Well, I don’t think it’s that simple, either.
I think if we’re talking about the quality of the streaming shows - the oversaturation of them, the budgetary constraints - we can point to the top-down direction (from Disney) to pump out shows for their streaming service. Creative direction in the micro is a different conversation (but not entirely unrelated), and I think broad pop culture punditry just hasn’t been good about parsing out what’s relevant to what they want to talk about when. People have been conflating a bunch of things to one catch-all pattern of their choice, whether it’s an imagined incompetence, a perceived political agenda, or disagreement with an assumed creative direction.
It leads to wonderful insights like “they should just focus on making Good™ things!”
But there is information that can lead these conversations in a more productive place. I think we should be able to look at how the Andor we know gets made, for example (THR) :

The subtext here is that the “streaming economics” were Bob Chapek’s (and the entire industry’s, really) irresponsible, inflated spending on a streaming gold rush, greenlighting as much as realistically possible in this period. That timing is really what ensures Tony Gilroy’s involvement in Andor. With that extra cash being thrown around, LFL is able to secure him and the money that makes his manifesto possible - the big budget, the 12 episode seasons, etc. Otherwise, Andor remains in development hell, maybe one of the earlier versions with another creative team is made instead.

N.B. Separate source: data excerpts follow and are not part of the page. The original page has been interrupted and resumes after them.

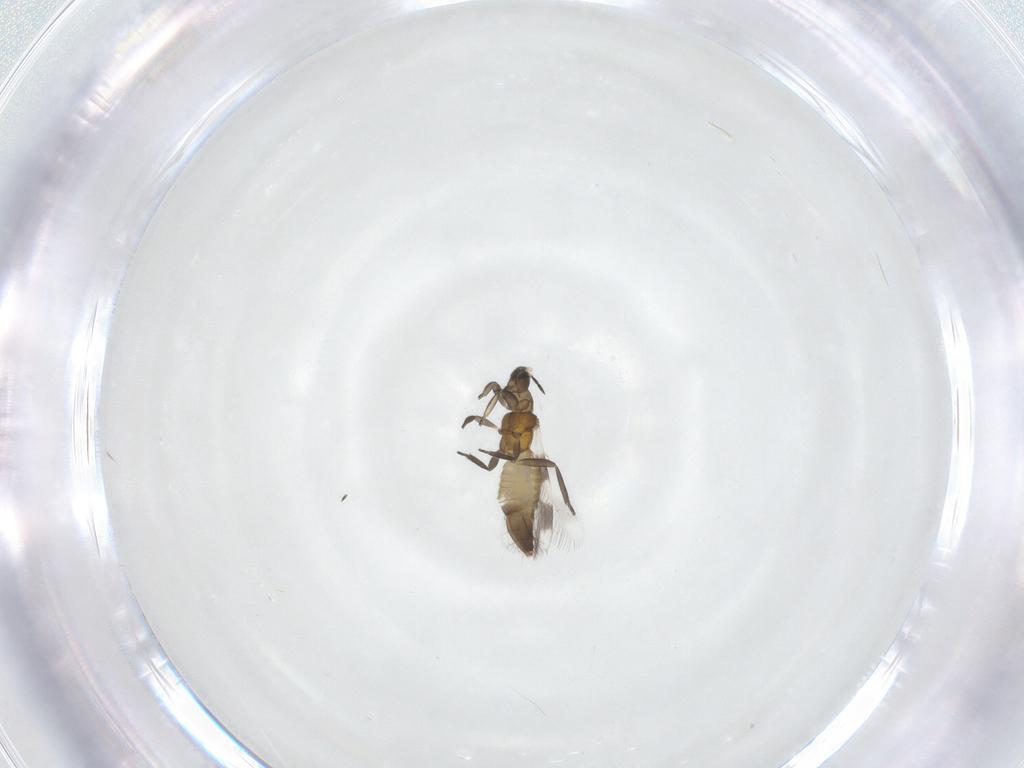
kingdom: Animalia
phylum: Arthropoda
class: Insecta
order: Thysanoptera
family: Aeolothripidae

That bad business practice is literally what made a great show, this stuff isn’t as algorithmic as it’s made out to be. The Acolyte and Filoni/Fav’s pet projects like Ahsoka and BOBF are borne from the same context. They just didn’t leverage in a similar way. Or were less successful. Maybe they were in some way, and it didn’t pay off! This is all aside from each team’s own creative strengths and weaknesses too.

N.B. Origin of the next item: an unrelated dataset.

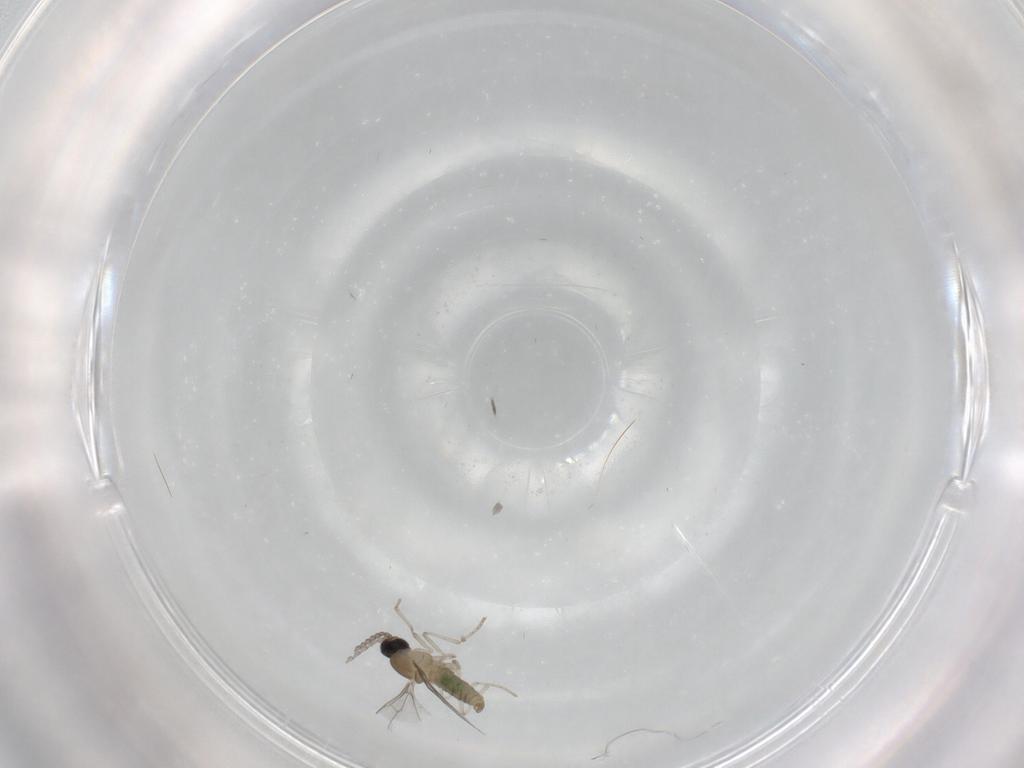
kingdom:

These are different teams handling circumstances and pressures that, yes, Disney puts them all under. How each one worked inside of that creates their own dialectical discussions worth having. Was there too much supervision or not enough? There isn’t a shadow council really mandating what they should be doing, it’s still just people developing their own pitches through financial stress tests, maybe some arbitrary corporate preferences - a hunger games of ideas vs ideas until they are produced.

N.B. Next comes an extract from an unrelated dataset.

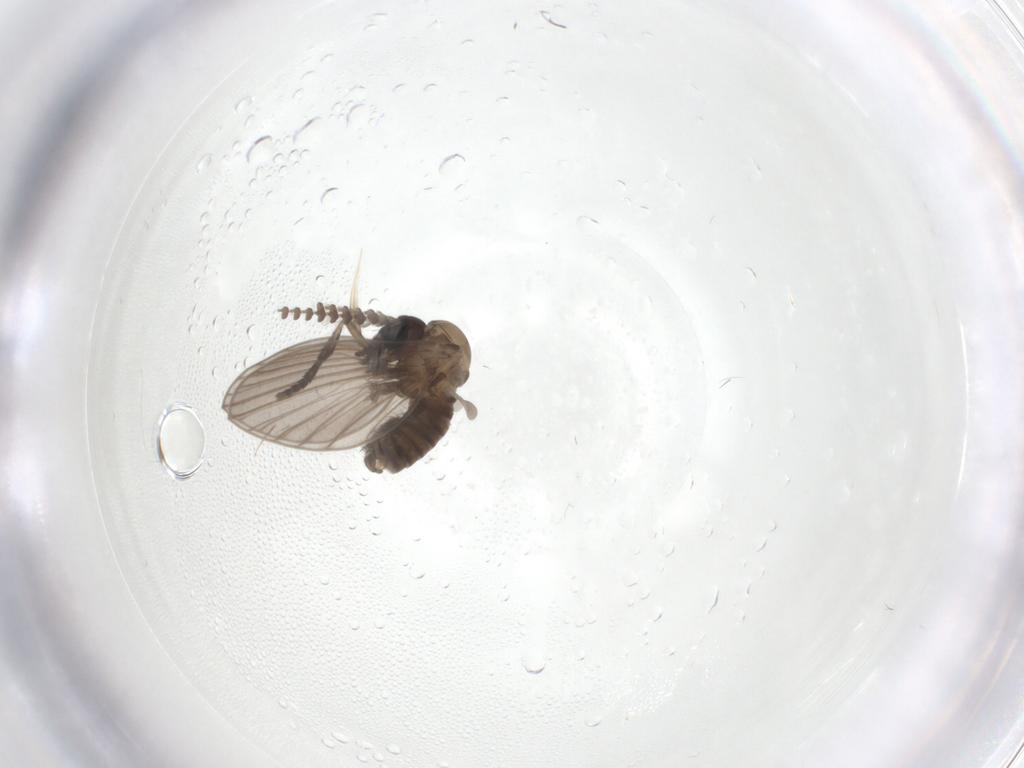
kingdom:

But the problem when there is one, is always Disney, on some level. It does reflect back on them, what they are doing, the initial choices that puts things in motion, how they did or didn’t help. There’s no point in defending them IMO. That doesn’t mean it’s a monolithic animus with its own agenda or ideas. And that animus certainly isn’t one Kathleen Kennedy.
In truth, even when it’s bad, Star Wars isn’t special. Every one of the million little reasons it’s stumbled in the past few years has manifested in ways throughout the entire industry. We can only hope we’re almost through the worst of it, on a delay.